Glossary

The vocabulary LogicReader uses, and what we mean by it. We try to use plain language where we can; some terms come from CPM scheduling and we keep them rather than invent new ones. Where we use a word in a non-standard way, we say so explicitly.

Schedule vocabulary

  • Activity — a unit of work in the schedule. P6 calls these tasks; we use the planner-friendlier “activity.”
  • Dependency (or relationship, or link) — a directed connection from one activity to another, indicating that the second cannot start (or finish) until the first does.
  • WBS (Work Breakdown Structure) — the hierarchical grouping of activities into phases, areas, disciplines.
  • Critical path — the longest chain of activities through the schedule. Any delay along this chain shifts the project finish.
  • Total float — the amount an activity can be delayed without delaying the project finish.
  • Free float — the amount an activity can be delayed without delaying its immediate successors.
  • FS / SS / FF / SF — the four standard P6 relationship types: Finish-to-Start, Start-to-Start, Finish-to-Finish, Start-to-Finish.
  • Lag — a delay (positive) or overlap (negative) added to a dependency.

LogicReader vocabulary

  • Network view — the main canvas. Activities as nodes, dependencies as arrows. The default LogicReader view.
  • Time-positioned layout — activities are placed left-to-right by their planned start date. Reads like a Gantt chart but with every cross-link a Gantt chart hides.
  • Isolate — remove everything from the canvas except the selected activities (and their dependencies). See Isolate mode.
  • Compare — load two revisions of the same schedule and overlay the differences in green / red / amber. See Compare two revisions.
  • Level-of-detail (LOD) — the renderer simplifies as you zoom out so the canvas stays interactive on very large schedules. Automatic, no setting required.

Vocabulary you’ll see soon

These terms are on the roadmap and worth knowing now:

  • Typed dependency — a link that carries its kind (technical, resource, information, safety, commercial, preference, interface), an owner, and a confidence band.
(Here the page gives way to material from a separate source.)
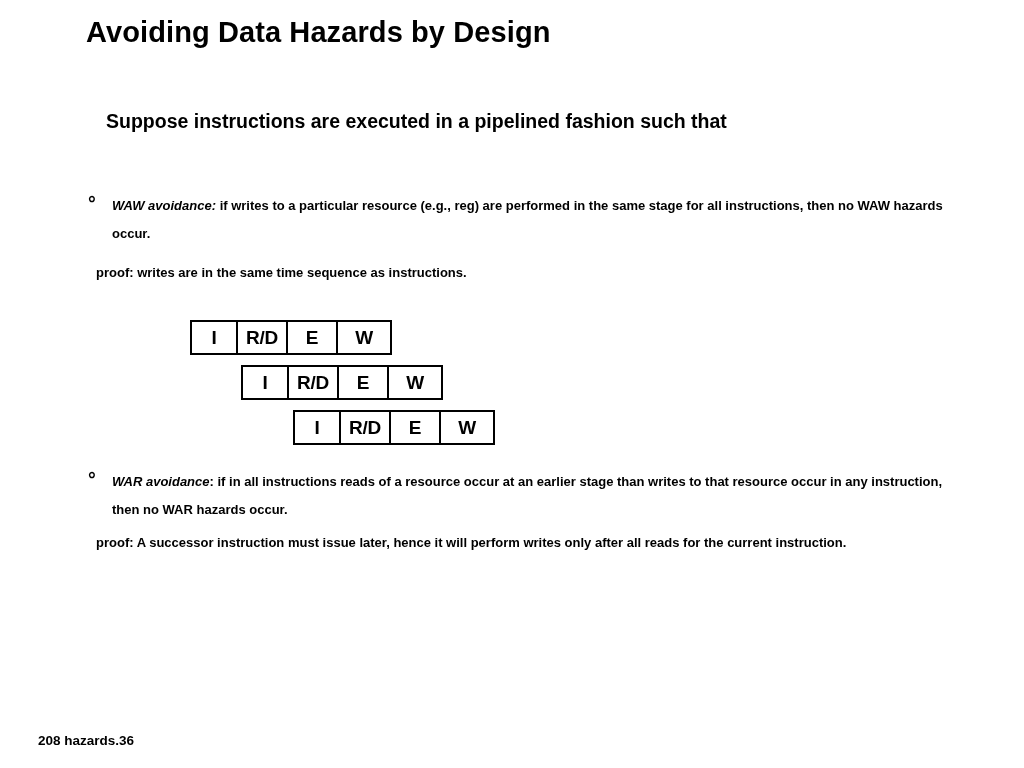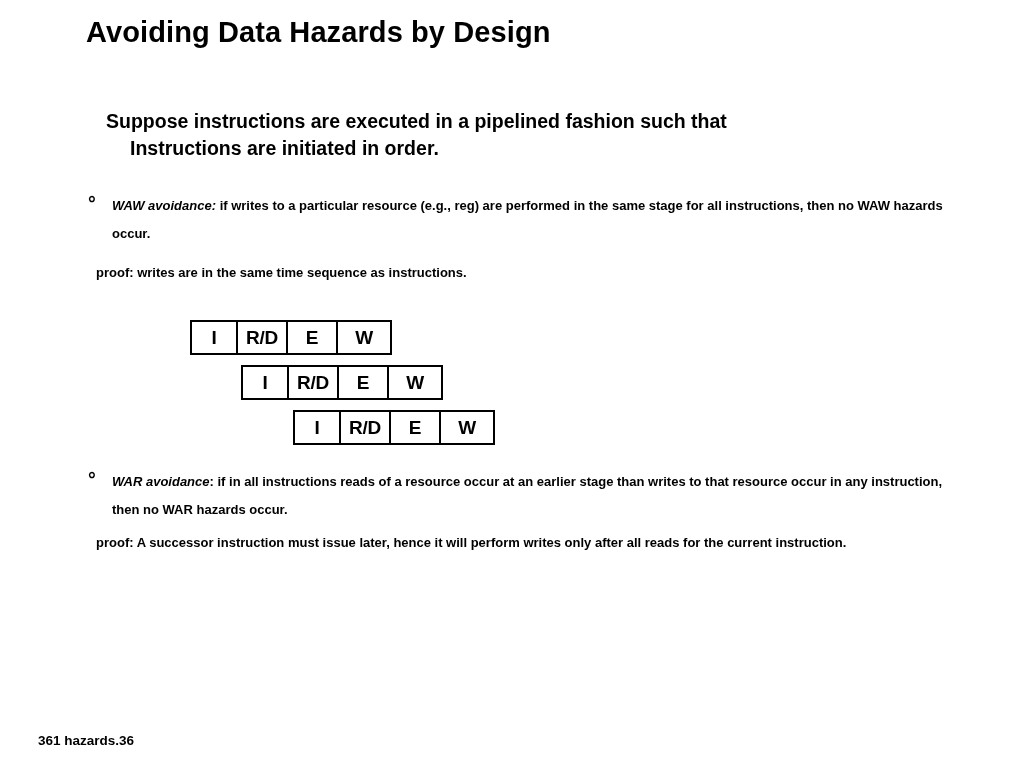"Instructions are initiated in order." span.indent2 { html: <span>Instructions are initiated in order.</span> -> none }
The reasoning behind a logic link, written on the link itself.
  • Decision memory — a layer attached to activities and links that captures why they are the way they are. The audit trail a senior planner has carried in their head, finally written down.
  • Resource flow view — where people, plant and materials actually move across the schedule. A first-class view, not a filter.
  • Ghost activity / link — a what-if proposal that lives in a separate state from the source schedule. Promoted to real, archived, or rejected.
  • Buffer node — an explicit, first-class buffer in the graph (project, feeding, or resource buffer), with a consumption percentage and a status band.

Words we deliberately don’t use

  • “AI-powered.” Some of LogicReader’s roadmap features will involve large-language-model help (parsing a tender into a starting WBS, for instance). We’ll describe what they do, not advertise the engine.
  • “Real-time collaboration.” LogicReader today is single-user-per-session. Multi-user is V2.
  • “Replaces P6.” We do not replace your scheduling engine. We make the logic in your schedule legible.